Numéro 3 - Mars 2023

Bulletin des arrêts des chambres civiles

Bulletin des arrêts des chambres civiles

Numéro 3 - Mars 2023

CHOSE JUGEE

2e Civ., 23 mars 2023, n° 21-13.281, (B), FRH

Cassation partielle

Autorité de la chose jugée – Décision revêtue de l'autorité de la chose jugée – Jugement d'orientation – Effets

Faits et procédure

1. Selon l'arrêt attaqué (Aix-en-Provence, 14 janvier 2021) et les productions, sur des poursuites de saisie immobilière engagées par le syndicat des copropriétaires de la résidence [Adresse 11] (le syndicat des copropriétaires), à l'encontre de M. [X] et de Mme [H], les biens saisis ont été adjugés à Mme [G] [L], M. [C] [O], Mme [F] [A], épouse [O], Mme [D] [O], veuve [Z], Mme [P] [O], M. [N] [O], M. [J] [O] et Mme [U] [R], épouse [O] (les consorts [O]).

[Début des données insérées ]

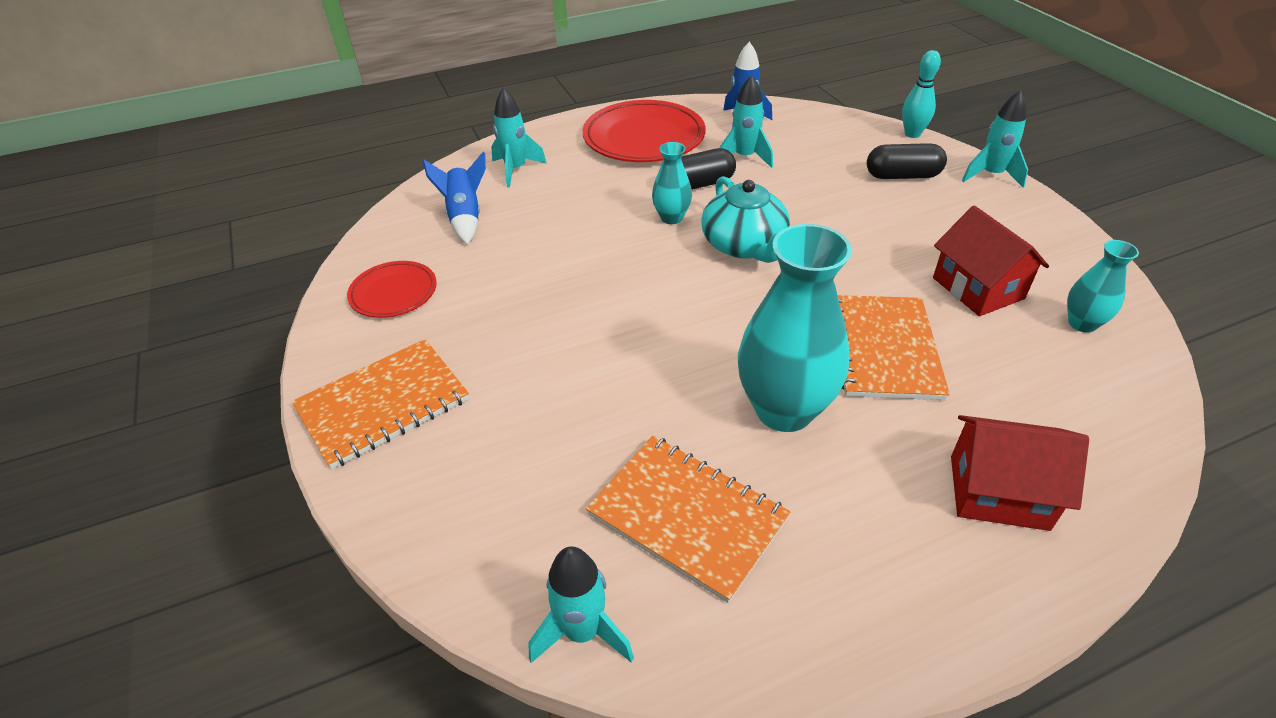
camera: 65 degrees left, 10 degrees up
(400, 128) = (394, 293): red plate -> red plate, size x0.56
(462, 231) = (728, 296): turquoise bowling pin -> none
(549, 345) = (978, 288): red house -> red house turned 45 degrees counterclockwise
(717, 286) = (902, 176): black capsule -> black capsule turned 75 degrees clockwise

2. M. [X] et Mme [H] ont saisi un tribunal de grande instance aux fins de nullité du jugement d'adjudication et de condamnation du syndicat des copropriétaires, de son syndic, la société Citya Urbania [Localité 6], désormais dénommée Citya [Localité 9], et des consorts [O] au paiement de dommages-intérêts, appelant à la cause les créanciers inscrits, la société GE Money Bank, désormais dénommée My money bank, et le Trésor public (SIP [Localité 8]).

Examen des moyens

Sur le premier moyen, pris en sa deuxième branche

3. En application de l'article 1014, alinéa 2, du code de procédure civile, il n'y a pas lieu de statuer par une décision spécialement motivée sur ce grief qui n'est manifestement pas de nature à entraîner la cassation.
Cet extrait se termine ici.